Afirma-se que a Europa deu novos mundos ao mundo, nomeadamente a partir da Saga Marítima, quando a volta total à Terra se fez em, apenas, 100 anos. E um abraço: quantos anos permite que se percorram e qual a distância transposta?
Em Autografia, um filme com a assinatura de Miguel Gonçalves Mendes, e do qual resultaria o livro correspondente, onde se faz uma sensível aproximação a Cesariny, poeta-pintor nerválgico – sic (mais poeta durante a vida, mais também pintor depois), o ícone do surrealismo, mesmo, dirá que “dar a volta ao mundo” em mar alto, para os marinheiros, significa a rotação completa de um barco sobre si mesmo: “Dei a volta ao mundo, porque o mundo sou eu”. Marina Abramovic, pelo seu lado e em testemunho público no ano de 2015, explicava que se desenvolviam esforços no sentido de criar um Instituto dedicado à performance que insistisse na imaterialidade, no gesto, na singularidade, proporcionando a quem a ele se dirigisse uma experiência de imersão interior, depois essencial para que fossem criadas as condições da atenção que urge não perder de vista. Desde 21 de Agosto de 1415, todavia, data da conquista de Ceuta por Portugal, que se prometia não haver em breve nem mais uma ilha por cartografar em toda a Terra: e assim contraiu-se irreversivelmente a dimensão do desconhecido.
Hannah Arendt poderá então afirmar que “os homens” modernos não foram devolvidos ao mundo, mas antes enconchados dentro de si próprios; que se tenham depois visto a braços com a estranheza desse interior em que mar-inavam julgo que fica bem patente na forma como a Antropologia entenderá, progressiva e historicamente, a diferença cultural.
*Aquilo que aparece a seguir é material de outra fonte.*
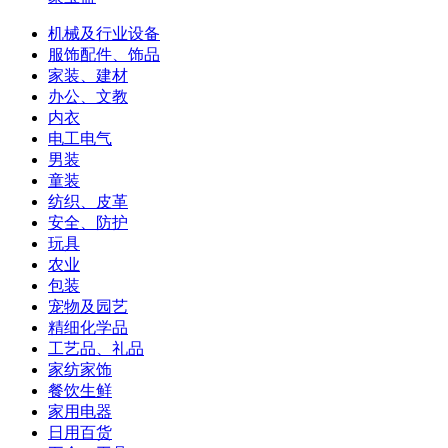
机械及行业设备
服饰配件、饰品
家装、建材
办公、文教
内衣
电工电气
男装
童装
纺织、皮革
安全、防护
玩具
农业
包装
宠物及园艺
精细化学品
工艺品、礼品
家纺家饰
餐饮生鲜
家用电器
日用百货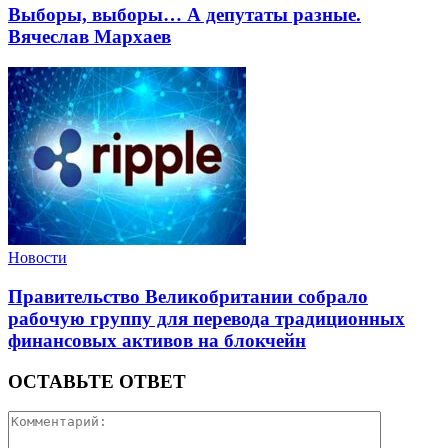
Выборы, выборы… А депутаты разные.
Вячеслав Мархаев
Новости
Правительство Великобритании собрало
рабочую группу для перевода традиционных
финансовых активов на блокчейн
ОСТАВЬТЕ ОТВЕТ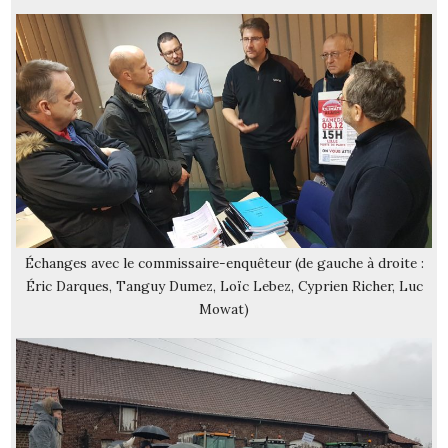
Échanges avec le commissaire-enquêteur (de gauche à droite :
Éric Darques, Tanguy Dumez, Loïc Lebez, Cyprien Richer, Luc
Mowat)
Nestes termos, quando se aponta a dedo, no presente, a incapacidade de alguém manter-se serenamente contemplativo/a, talvez fosse importante fazer como Peter Sloterdijk em Palácio de Cristal: distender o olhar para lá do imediato, não se contentar com porções racionadas de realidade e tentar construir uma grande narrativa. Não sendo este o lugar para ensejo tamanho, no entanto, cabe-nos também, penso, dar a beber a “verdade” seja em que circunstâncias for; e a verdade é que desde 21 de Agosto de 1415 que andamos a liquidificar a Terra, a vaporizar o ar em fase posterior, até à decomposição da paisagem em migalhas tão esboroadas que de pouco apaziguam a fome de alguém. Mas é este o tempo que nos coube viver, e é a ele que devemos salvar.
Aqui faz entrada a ARTE, acutilante. Cesariny com a sua volta ao mundo; Marina Abramovic com a sua intensidade do frente a frente; Klimt com o seu “O Abraço”… A arte é isto, sim: religa o que outras circunstâncias dispersam e sitiam, coloca-nos perante uma atmosfera, atinge-nos totalmente em pontos corporais de difícil elucidação, aloja-se em cavidades interiores, impregna … A arte não é fatia da realidade, exemplificativa de uma média aproximada e ilustrativa, a arte não é o igual, não é o mesmo. No entanto, a arte também não é tão solitária ao ponto de a obra manter uma impenetrabilidade soberana, ou, por outro lado, permanecer tão aberta que a ninguém revelará o seu segredo; existem frestas, frinchas, fendas, gretas, na obra: convites inequívocos para que a penetremos. Existe um espaço na/da obra que solicita percurso/s, pelo que uma obra de arte não é um écran projectivo, não é uma película, mas sim um espaço, sempre, seja qual for a sua consistência matérica, seja qual for a identidade visual com que se apresenta ao mundo. Imaginemos que uma obra de arte é um ponto preto numa folha de papel branca: des-cortiná-la implica fazer dançar o ponto, ou melhor, o ponto automaticamente vem dançar connosco. Um ponto de fuga é um umbigo; e um umbigo é, como se sabe a partir do nosso próprio corpo, um nó górdio.
Volto a questionar: quantos anos permite que se percorram e qual a distância transposta por um “simples” abraço? Se o mundo sou eu, como afirma Cesariny; se no meio da metrópole de Nova Iorque Marina Abramovic permaneceu horas, dias, meses, em silêncio, interpelando pessoa a pessoa; então Klimt, com “O [simples] Abraço”, religa o Ocidente e o Oriente, religa o Feminino e o Masculino, religa o Céu e a Terra, religa Tu e Eu, religa Tudo, na verdade.